The word rang through the space like a blade drawn from a sheath.

His eyes narrowed, but I didn't stop.

"I'm not running from my duty. I'm not running from my heart. You offered me escape, Death, but not love. You want to possess me—not walk beside me."

He stepped forward, slow, almost like he couldn't believe what I'd said. "You would choose them? You would choose this war?"

"I choose myself," I said firmly. "And I choose the truth of what I felt when I saw him in that memory. Kai didn't ask for me to carry a crown or a weapon. He saw me. The real me. Not what I could be, not what I could give—but just me."

I took a step back and let go of Death's offer completely.

"I don't want to be your queen, Death. Not now. Not ever."

Silence.

Then—

His calm shattered.

The shadows around him flared like flames. The floor beneath us cracked. His voice echoed with thunder and venom.

"YOU DARE TURN ME AWAY?!"

I didn't flinch.

He stormed toward me, dark and furious, eyes blazing like dying stars. "I offered you eternity! I offered you peace beyond this pitiful mortal suffering! And you—you choose pain? You choose him?"

The Goddess of Love stepped in front of me again, her glow flaring stronger.

But Death didn't care.

"I swear to you, Anna," he hissed, pointing a shadowed hand at me. "You may have refused me now—but I will not be forgotten. I will do whatever it takes to make you mine. If I must bend time, if I must tear your fate apart thread by thread—I will."

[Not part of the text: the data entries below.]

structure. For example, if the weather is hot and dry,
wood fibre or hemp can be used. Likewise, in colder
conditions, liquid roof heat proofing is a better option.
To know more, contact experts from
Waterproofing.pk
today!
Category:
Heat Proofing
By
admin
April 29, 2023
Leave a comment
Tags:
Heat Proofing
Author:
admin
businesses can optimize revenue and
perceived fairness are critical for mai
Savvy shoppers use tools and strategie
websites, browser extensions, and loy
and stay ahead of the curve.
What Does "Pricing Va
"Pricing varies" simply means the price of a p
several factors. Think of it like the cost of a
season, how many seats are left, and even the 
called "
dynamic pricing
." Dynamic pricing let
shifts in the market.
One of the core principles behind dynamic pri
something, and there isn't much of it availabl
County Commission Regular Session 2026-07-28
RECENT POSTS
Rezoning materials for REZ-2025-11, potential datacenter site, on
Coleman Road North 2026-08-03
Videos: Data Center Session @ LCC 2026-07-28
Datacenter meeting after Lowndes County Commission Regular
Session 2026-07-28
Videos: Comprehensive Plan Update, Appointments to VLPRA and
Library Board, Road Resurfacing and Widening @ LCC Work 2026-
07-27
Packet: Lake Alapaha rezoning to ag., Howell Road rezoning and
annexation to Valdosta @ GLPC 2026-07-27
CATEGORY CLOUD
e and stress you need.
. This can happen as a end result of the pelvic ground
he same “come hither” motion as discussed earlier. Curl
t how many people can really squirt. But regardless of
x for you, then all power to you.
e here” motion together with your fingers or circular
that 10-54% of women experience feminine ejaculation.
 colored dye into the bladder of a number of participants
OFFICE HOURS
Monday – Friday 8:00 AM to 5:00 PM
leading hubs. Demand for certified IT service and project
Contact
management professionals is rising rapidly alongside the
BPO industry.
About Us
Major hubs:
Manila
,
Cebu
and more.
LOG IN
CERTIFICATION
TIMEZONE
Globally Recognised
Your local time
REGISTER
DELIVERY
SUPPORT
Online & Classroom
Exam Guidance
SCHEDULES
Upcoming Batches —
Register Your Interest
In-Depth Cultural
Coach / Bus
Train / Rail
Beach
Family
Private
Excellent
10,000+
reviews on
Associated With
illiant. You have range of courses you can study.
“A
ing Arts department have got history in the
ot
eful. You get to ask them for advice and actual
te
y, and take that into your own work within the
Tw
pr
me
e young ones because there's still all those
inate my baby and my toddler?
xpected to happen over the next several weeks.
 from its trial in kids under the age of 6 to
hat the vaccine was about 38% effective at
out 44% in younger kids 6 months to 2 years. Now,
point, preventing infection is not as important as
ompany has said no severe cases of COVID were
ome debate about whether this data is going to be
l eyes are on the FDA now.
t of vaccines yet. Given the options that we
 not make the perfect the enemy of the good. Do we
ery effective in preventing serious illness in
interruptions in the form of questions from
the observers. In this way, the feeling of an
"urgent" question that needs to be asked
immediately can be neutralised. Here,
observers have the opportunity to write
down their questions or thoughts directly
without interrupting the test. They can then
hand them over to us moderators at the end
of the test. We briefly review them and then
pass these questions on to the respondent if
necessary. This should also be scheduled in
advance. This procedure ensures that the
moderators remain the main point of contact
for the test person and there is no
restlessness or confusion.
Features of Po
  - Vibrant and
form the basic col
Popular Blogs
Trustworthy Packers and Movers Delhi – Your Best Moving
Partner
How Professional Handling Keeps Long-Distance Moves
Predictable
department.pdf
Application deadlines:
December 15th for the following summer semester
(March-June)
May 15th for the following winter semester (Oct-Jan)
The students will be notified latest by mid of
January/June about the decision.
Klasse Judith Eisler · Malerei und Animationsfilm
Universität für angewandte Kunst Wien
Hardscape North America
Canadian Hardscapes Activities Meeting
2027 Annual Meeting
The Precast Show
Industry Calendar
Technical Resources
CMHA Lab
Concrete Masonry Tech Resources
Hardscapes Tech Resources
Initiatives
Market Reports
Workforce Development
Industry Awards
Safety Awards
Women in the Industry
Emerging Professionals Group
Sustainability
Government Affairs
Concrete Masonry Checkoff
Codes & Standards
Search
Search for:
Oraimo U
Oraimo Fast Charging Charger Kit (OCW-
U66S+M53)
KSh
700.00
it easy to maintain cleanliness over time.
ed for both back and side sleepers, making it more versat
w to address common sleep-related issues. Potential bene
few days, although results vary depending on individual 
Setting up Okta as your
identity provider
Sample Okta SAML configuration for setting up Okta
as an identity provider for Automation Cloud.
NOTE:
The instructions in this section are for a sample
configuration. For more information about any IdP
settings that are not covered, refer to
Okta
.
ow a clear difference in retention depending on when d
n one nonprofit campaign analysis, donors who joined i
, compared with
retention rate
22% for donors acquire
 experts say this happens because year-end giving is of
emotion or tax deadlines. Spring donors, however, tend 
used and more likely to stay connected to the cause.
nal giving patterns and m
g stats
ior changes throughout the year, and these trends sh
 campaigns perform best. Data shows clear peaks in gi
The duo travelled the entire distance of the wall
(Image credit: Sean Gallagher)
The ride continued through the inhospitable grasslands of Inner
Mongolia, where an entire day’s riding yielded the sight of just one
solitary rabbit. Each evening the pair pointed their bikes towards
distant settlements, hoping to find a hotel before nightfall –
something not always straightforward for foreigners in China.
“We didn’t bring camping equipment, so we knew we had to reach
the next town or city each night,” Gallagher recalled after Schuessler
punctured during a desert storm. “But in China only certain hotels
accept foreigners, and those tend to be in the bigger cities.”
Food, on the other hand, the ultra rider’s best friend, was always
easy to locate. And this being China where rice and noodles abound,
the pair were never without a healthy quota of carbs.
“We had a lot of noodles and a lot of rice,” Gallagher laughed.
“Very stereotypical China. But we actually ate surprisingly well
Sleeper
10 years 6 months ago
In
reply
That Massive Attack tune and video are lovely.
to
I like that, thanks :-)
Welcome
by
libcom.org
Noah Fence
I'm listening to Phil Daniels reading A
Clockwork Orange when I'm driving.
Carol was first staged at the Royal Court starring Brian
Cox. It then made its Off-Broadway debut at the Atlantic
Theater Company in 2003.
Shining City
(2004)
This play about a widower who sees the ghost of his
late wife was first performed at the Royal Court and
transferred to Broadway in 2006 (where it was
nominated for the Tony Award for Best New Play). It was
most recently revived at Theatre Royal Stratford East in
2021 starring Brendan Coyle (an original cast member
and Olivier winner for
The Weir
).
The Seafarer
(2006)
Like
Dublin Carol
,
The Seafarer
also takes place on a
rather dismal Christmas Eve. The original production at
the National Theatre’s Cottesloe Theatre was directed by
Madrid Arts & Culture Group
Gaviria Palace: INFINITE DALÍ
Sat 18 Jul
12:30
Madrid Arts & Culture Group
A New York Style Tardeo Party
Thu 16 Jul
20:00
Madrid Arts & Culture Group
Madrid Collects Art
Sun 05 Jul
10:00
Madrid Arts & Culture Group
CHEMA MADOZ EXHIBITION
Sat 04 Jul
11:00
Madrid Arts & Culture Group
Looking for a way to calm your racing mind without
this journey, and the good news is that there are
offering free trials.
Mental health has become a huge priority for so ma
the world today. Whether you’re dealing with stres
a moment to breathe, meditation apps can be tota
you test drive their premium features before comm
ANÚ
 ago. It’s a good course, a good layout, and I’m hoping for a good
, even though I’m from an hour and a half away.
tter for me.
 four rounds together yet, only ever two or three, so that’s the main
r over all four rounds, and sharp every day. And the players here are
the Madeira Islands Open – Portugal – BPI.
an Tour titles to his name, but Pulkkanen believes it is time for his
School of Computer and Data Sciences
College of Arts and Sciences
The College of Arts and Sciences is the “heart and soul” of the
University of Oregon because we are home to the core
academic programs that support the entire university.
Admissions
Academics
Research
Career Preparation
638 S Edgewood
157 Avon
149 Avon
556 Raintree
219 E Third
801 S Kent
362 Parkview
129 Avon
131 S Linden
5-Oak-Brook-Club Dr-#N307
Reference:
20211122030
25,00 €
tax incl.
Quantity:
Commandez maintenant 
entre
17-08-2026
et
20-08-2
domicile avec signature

The very realm trembled with the force of his vow.

"You will be my queen. Whether by love… or by fate turned inside out."

He vanished into the darkness in a flash of shadow and ice, leaving only silence in his wake.

I stood there, heart pounding, breath shallow.

The Goddess turned to me slowly, her face calm but her eyes heavy with concern.

"You've made your choice," she said.

I nodded, my voice small but steady. "Yes. And I'll face whatever comes."